# Directions for this task
Rewrite the stretch from the line containing "Rank the series" through the end of the records, changing "average" to "mean" and leaving everything else as it is. Omit the pictures from your answer.

# Input material
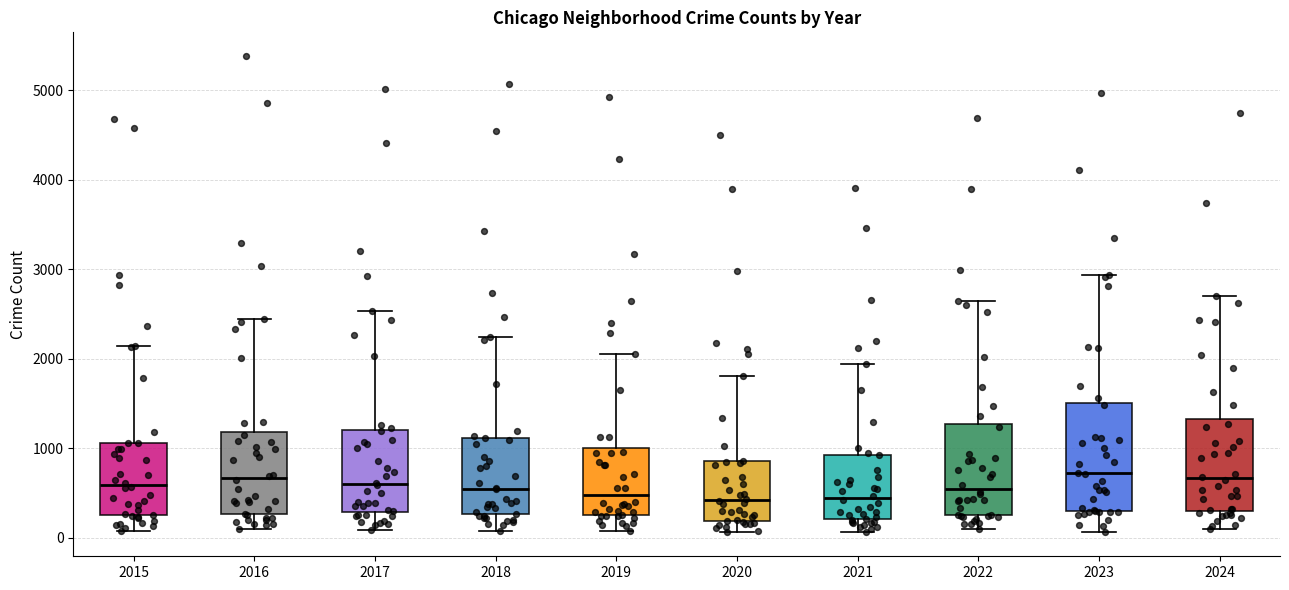

Reading left to right, transcribe this box plot: for each box, give where its median line is, the range the box spans, and where its two whiskers end, as read against the y-axis. The values are not printed on the chart, so give them approximately, as read against the axis.

2015: median 600, box 300 to 1100, whiskers 100 to 2100
2016: median 700, box 300 to 1200, whiskers 100 to 2400
2017: median 600, box 300 to 1200, whiskers 100 to 2500
2018: median 500, box 300 to 1100, whiskers 100 to 2200
2019: median 500, box 300 to 1000, whiskers 100 to 2100
2020: median 400, box 200 to 900, whiskers 100 to 1800
2021: median 400, box 200 to 900, whiskers 100 to 1900
2022: median 600, box 300 to 1300, whiskers 100 to 2600
2023: median 700, box 300 to 1500, whiskers 100 to 2900
2024: median 700, box 300 to 1300, whiskers 100 to 2700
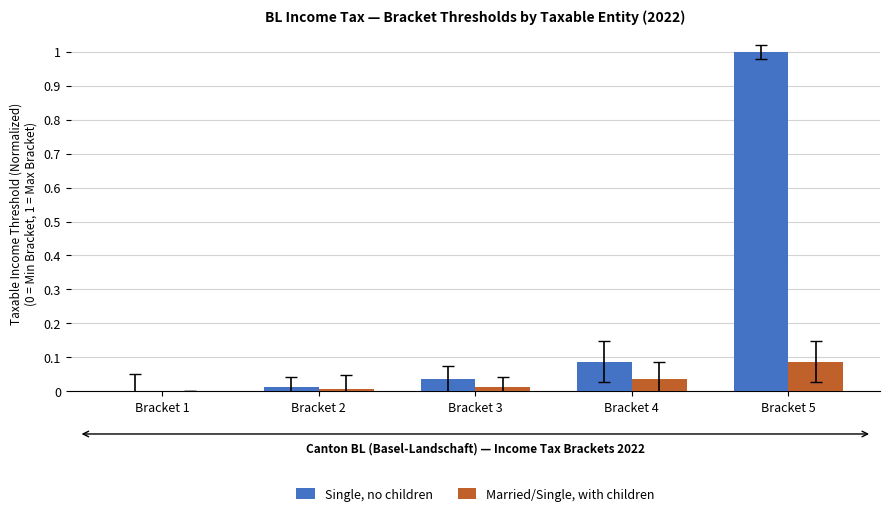

Which series has the largest total across all categories?

Single, no children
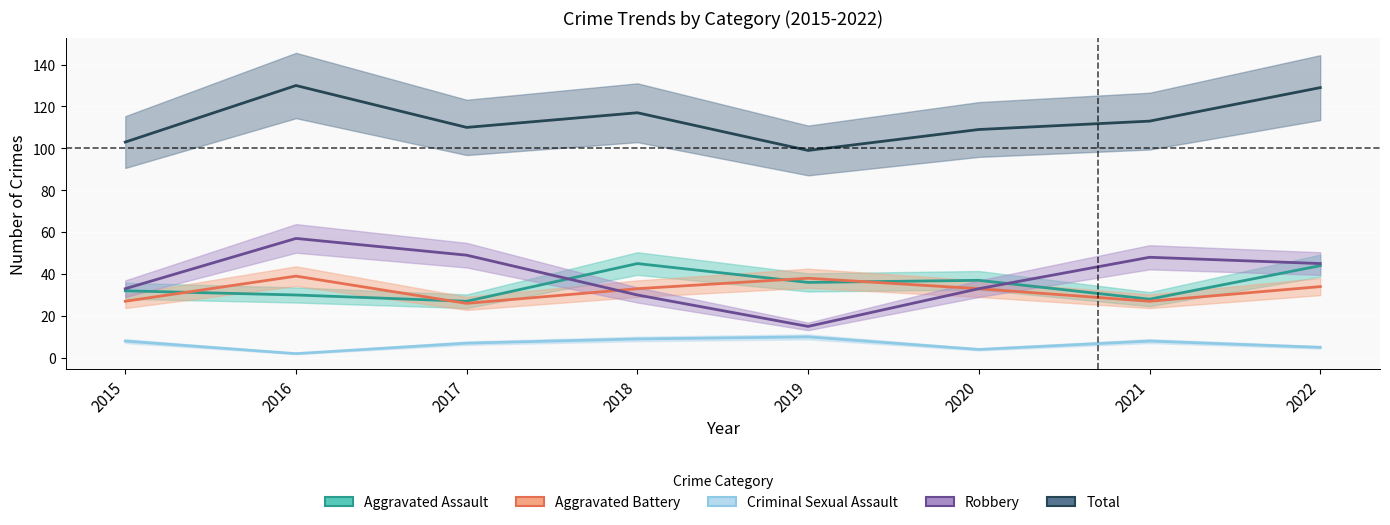

The Robbery series shows 52 at 2020. True or false?

False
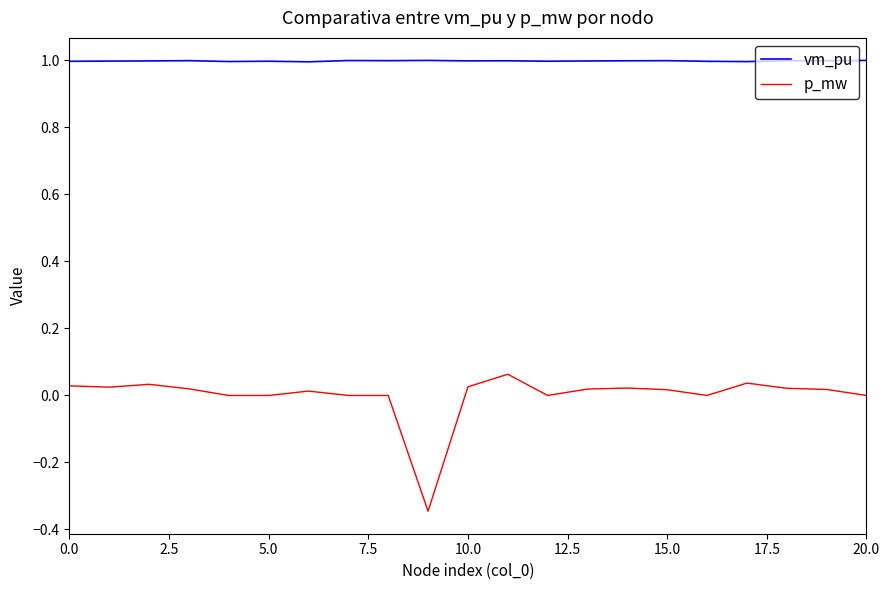

Rank the series by their average value, from highest to lowest.

vm_pu, p_mw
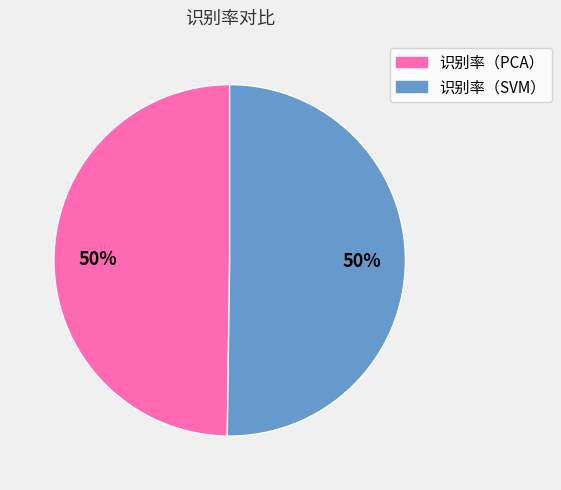

How many segments does this pie chart have?

2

# Exercise result
Rank the series by their mean value, from highest to lowest.

vm_pu, p_mw

How many segments does this pie chart have?

2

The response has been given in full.